Trade-offs could occur between PO and life history traits such as fecundity or longevity, or they could occur within the immune system. In other words, resistance to one parasite or pathogen may occur only at a detriment to another. Aso et al (1985) suggested that haemolymph proPO was a precursor to both haemolymph and cuticular PO. Ashida and Brey (1995) have shown that in Bombyx mori, PO is synthesised in the haemocytes before being transported to the cuticle. The cuticle and midgut represent important, biologically-active barriers to infection (Paskewitz et al, 1989; Ashida and Brey, 1995). However, with a common precursor, high PO levels in the cuticle could be bought at the expense of PO in the haemolymph and/or midgut. In this way, resistance to fungus and parasitoids that attack via the cuticle could mean lowered levels of resistance to baculoviruses that enter via the midgut. In S. littoralis we have shown that this is not the case. We found no evidence for a trade-off between PO activity in different body tissues. In fact, there were strong, positive correlations between PO activity in the haemolymph, midgut and cuticle, indicating that individuals that invest in high levels of haemolymph PO have correspondingly high levels in the midgut and cuticle, suggesting that they could resist attack via either route. A similar pattern has recently been found in the closely related species, Spodoptera exempta (Wilson et al, 2001). Of course, this does not mean that a trade-off between PO levels in different parts of the body does not exist, simply that our experimental protocol was not able to reveal it. Only by manipulating insects so as to change their allocation rules are such trade-offs likely to be revealed (Lessells, 1991). Trade-offs may also occur between functionally different aspects of the insect immune system. For example, it is possible that PO levels may be negatively correlated with the phagocytic activity of haemocytes or the levels of antibacterial proteins or agglutinins in the haemolymph, all of which are important in resistance against bacteria.

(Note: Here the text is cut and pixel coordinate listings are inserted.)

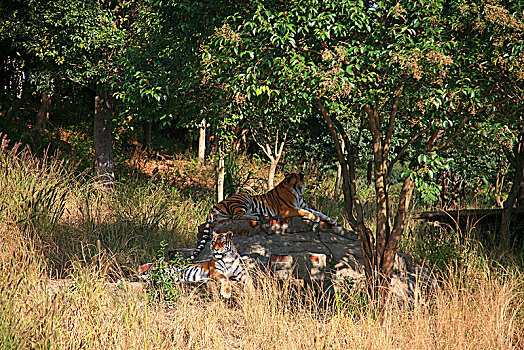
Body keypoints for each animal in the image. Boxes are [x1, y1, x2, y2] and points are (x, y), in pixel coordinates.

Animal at [190, 171, 338, 258]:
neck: (298, 190)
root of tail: (214, 206)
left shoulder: (302, 205)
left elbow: (319, 212)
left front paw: (331, 221)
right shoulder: (290, 209)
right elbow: (308, 213)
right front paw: (316, 218)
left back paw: (260, 215)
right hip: (244, 198)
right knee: (237, 216)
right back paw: (256, 217)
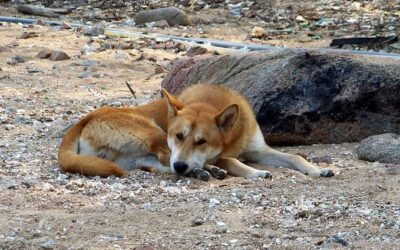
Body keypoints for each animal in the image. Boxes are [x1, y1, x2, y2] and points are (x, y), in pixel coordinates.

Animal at [57, 84, 334, 180]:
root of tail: (83, 120)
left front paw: (317, 169)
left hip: (140, 155)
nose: (182, 165)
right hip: (154, 133)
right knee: (165, 160)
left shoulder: (259, 150)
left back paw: (200, 171)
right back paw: (204, 171)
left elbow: (295, 157)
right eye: (179, 136)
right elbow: (233, 161)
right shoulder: (220, 155)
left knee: (159, 166)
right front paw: (255, 173)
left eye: (201, 141)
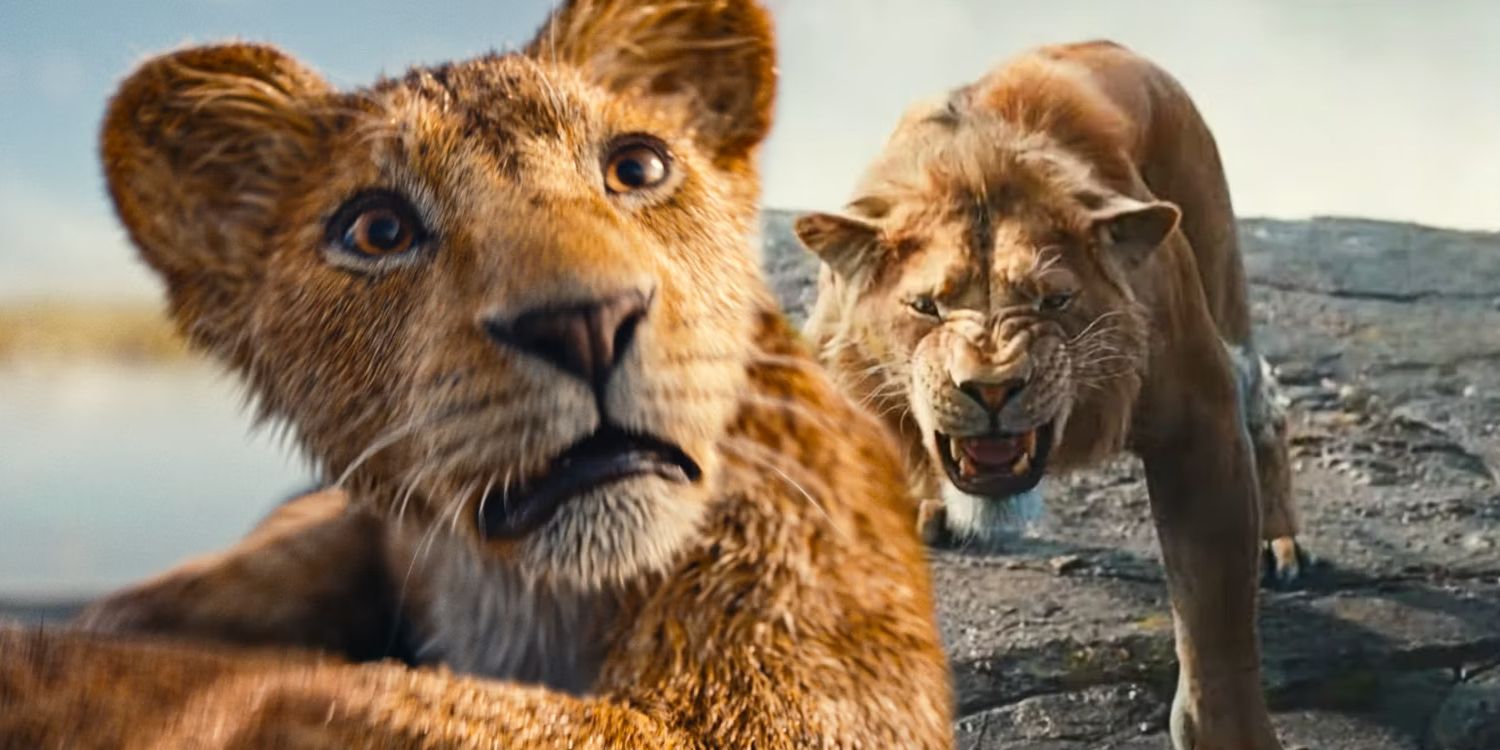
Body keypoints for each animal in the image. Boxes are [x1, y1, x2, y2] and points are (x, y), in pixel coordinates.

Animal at [795, 41, 1299, 750]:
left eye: (1053, 301)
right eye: (926, 307)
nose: (991, 387)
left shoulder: (1199, 421)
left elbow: (1217, 622)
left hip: (1218, 262)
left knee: (1267, 404)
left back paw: (1280, 544)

Despite all of its suggested roles in the co-ordinated response to immune challenge, there is little evidence linking PO activity in the haemolymph with an individual's ability to resist infection. It has been shown in Anopheles that the ability to encapsulate abiotic material is strongly related to the ability to encapsulate a parasite (Paskewitz and Riehle, 1994; Gorman et al, 1996), and this was the motivation behind our experiment to determine the association between haemolymph PO and the ability to encapsulate a novel pathogen (nylon monofilament). We found that these two measures were strongly correlated, suggesting that individuals that invest in PO activity in the haemolymph, midgut and cuticle have a greater capacity for encapsulating parasites. Future studies will examine any costs associated with increased levels of PO and the association between PO and resistance to entomopathogens.